When people join an organisation or transfer to a new team, the ‘settling in’ process includes figuring out where and how they fit in. This is called ‘calibration’. The answer is probably going to be different to a person’s place in their last team. That’s why role clarity and plenty of feedback are extremely important to helping people make smooth transitions. (Chapters 11 and 24 of the text have more information on this.)

Then there are team members who are overly confident about their abilities and knowledge. Known as ‘unskilled and unaware’, their high opinions of their abilities give them the least incentive to learn; they ‘don’t know what they don’t know’, to coin a phrase.

According to research, the least skilled and aware people are the last to work out they need some help. Without feedback and clear measuring posts to calibrate themselves against, they remain blissfully unaware of their performance weaknesses, both relative to others and in absolute terms. Without feedback and measures of success, your unskilled and unaware employees will never realise where they really fit in and what they need to learn to become contributing members of the team.

But just pointing out a person’s weaknesses isn’t’ the answer. You need to help them understand their limitations in a way that indicates your faith they can learn new skills and in a way that motivates them to learn those skills.

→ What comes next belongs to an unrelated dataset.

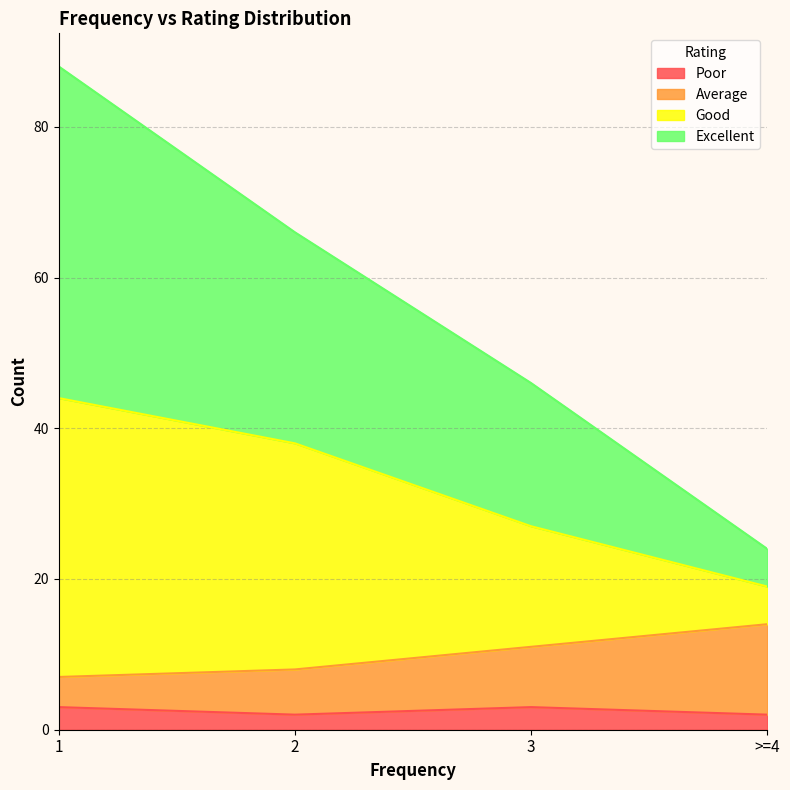

Rank the categories by Poor value from lowest to highest.

2, >=4, 1, 3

Continuous information about peoples’ performance is a driver of success in every enterprise and all the more important with recruits, poor performers and unrealistically and overly confident performers.

Discussion questions

How well do you provide clear success measures and feedback to your team members? What about you? Are you aware of your own weaknesses and are you taking steps to plug the gaps? If not, you might fit into the unskilled and unaware category yourself! How would you compare and contrast over-confidence with the ‘impostor syndrome’ discussed on page 144 of the text?